This jokes
I'm afraid for my gay calendar. Its days are numbered!
Leave a like if you LOL at this joke!
"Knock knock!"
"Who's there?"
"Baby!"
"Baby who?"
"Do you want to eat this baby that I have prepared?"
"No thanks, I already ate."
Don't flirt when there is Life Alert!
Edna: Hey there big boy!
Big boy: You need to stop doing this.
If you read this, you lost your v card.
I would like to remind all passengers that this is a no-smoking flight, although do feel free to join me in the cockpit, where we've opened a window.
Memes
Time flies like an arrow, fruit flies like an apple.
Chenle: One time when I was younger, someone asked me how old I was and I forgot. I had to Wikipedia my age to remember.
Jisung: This is the richest thing I've ever heard in my life.
Do you have a sunburn, or are you just always this hot?
Let's get this right. What's the difference between an egg and a wank?
You can beat an egg, but you can't beat...
This text does not contain a joke.
I submitted 10 puns to see if they'd make this list.
But no pun in ten did.
Knock knock.
Who's there? Discord server.
Discord server who?
This server is dead, bye bitches, I got better things to do than watch you sit here and type like a sloth.
Q. What color were Mohammed Atta’s eyes?
A. Blue, one blue this way and one blue the other way.

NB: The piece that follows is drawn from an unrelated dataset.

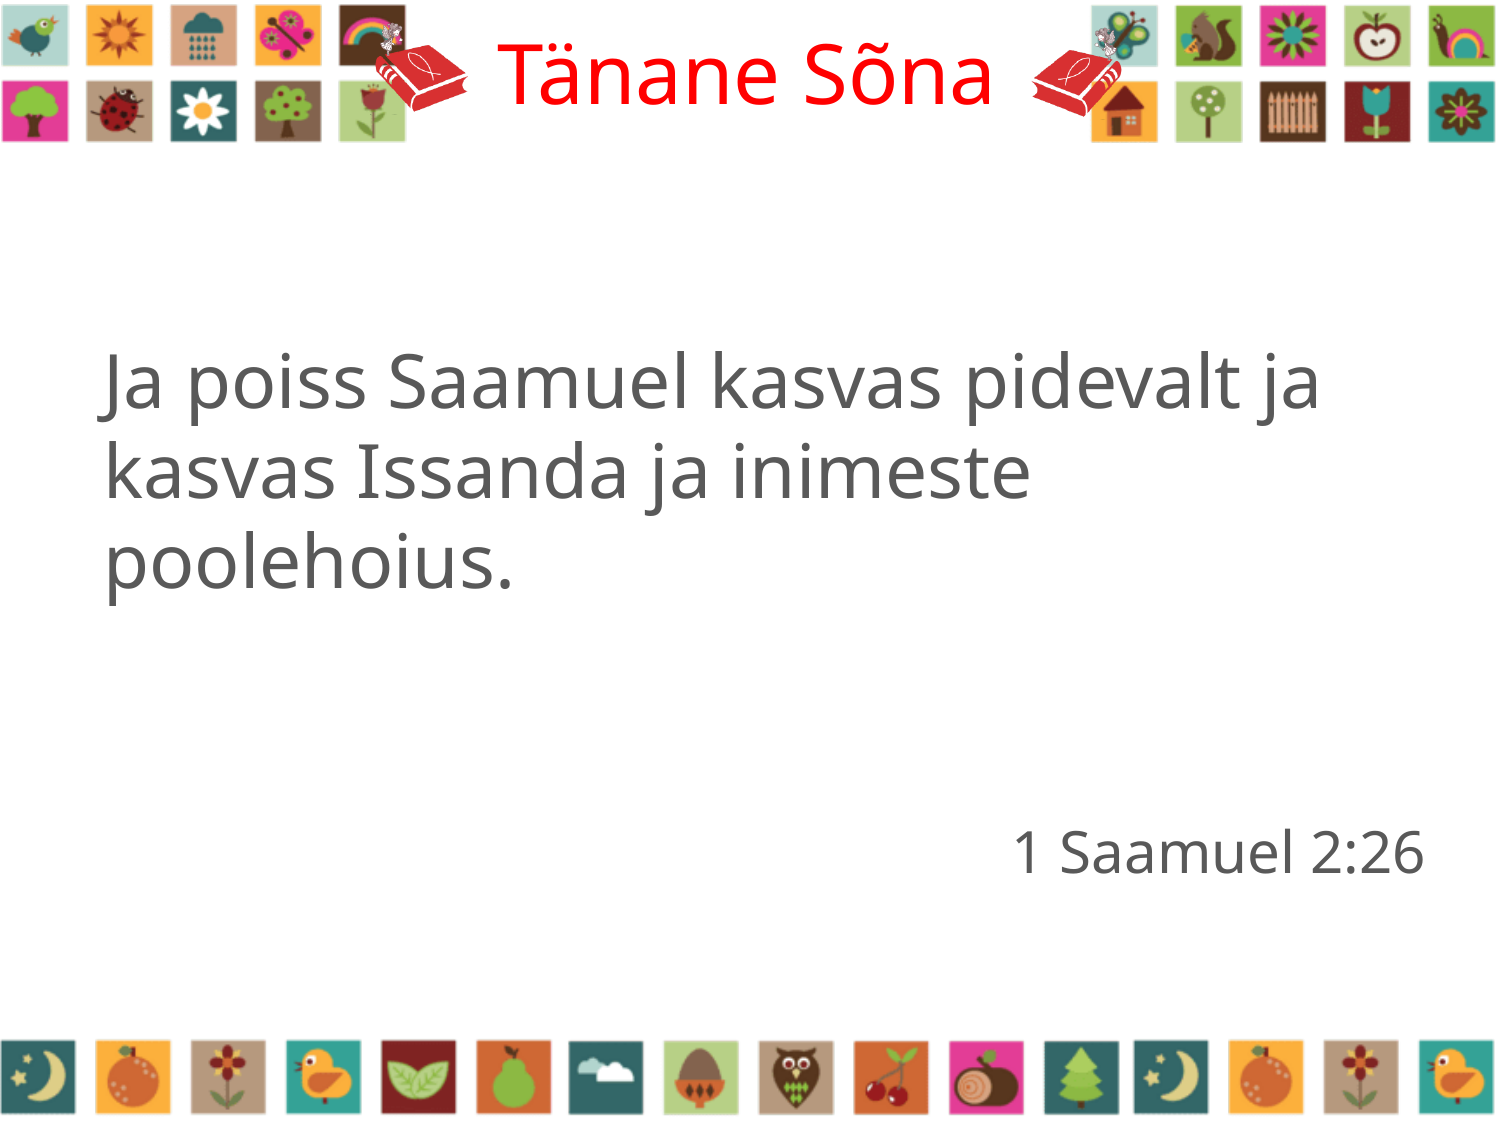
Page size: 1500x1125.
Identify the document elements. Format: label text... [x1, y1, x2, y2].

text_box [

In the words of Kerk Cobane: "Check this sweet no scope!"
Me: *looks at person's hand* This guy doesn't have fingers!
Random person with no fingers: Why do you have to point that out?
I told a seal a joke, it went like this: "Why did the kid cross the playground?" He said, "Why?" I said, "To get to the other slide." And then he said, "That's the sealiest thing I've ever heard!"
I’d make a joke to Fetty Wap on this, but there’s only a 50/50 chance he’ll SEE this.
Hillary Clinton lost last time to the first African American president, Barack Obama. Why will she lose this one to Donald Trump?
Because orange is the new black.
A suicidal customer walks into a gun store.
Cashier: Is this your final purchase?
Customer: Actually, yes it is!
Riddle me this, Batman, what's long, round, and has cum in the middle?
Batman: A dick.
Riddler: NO NO NOOO! It's a cucumber!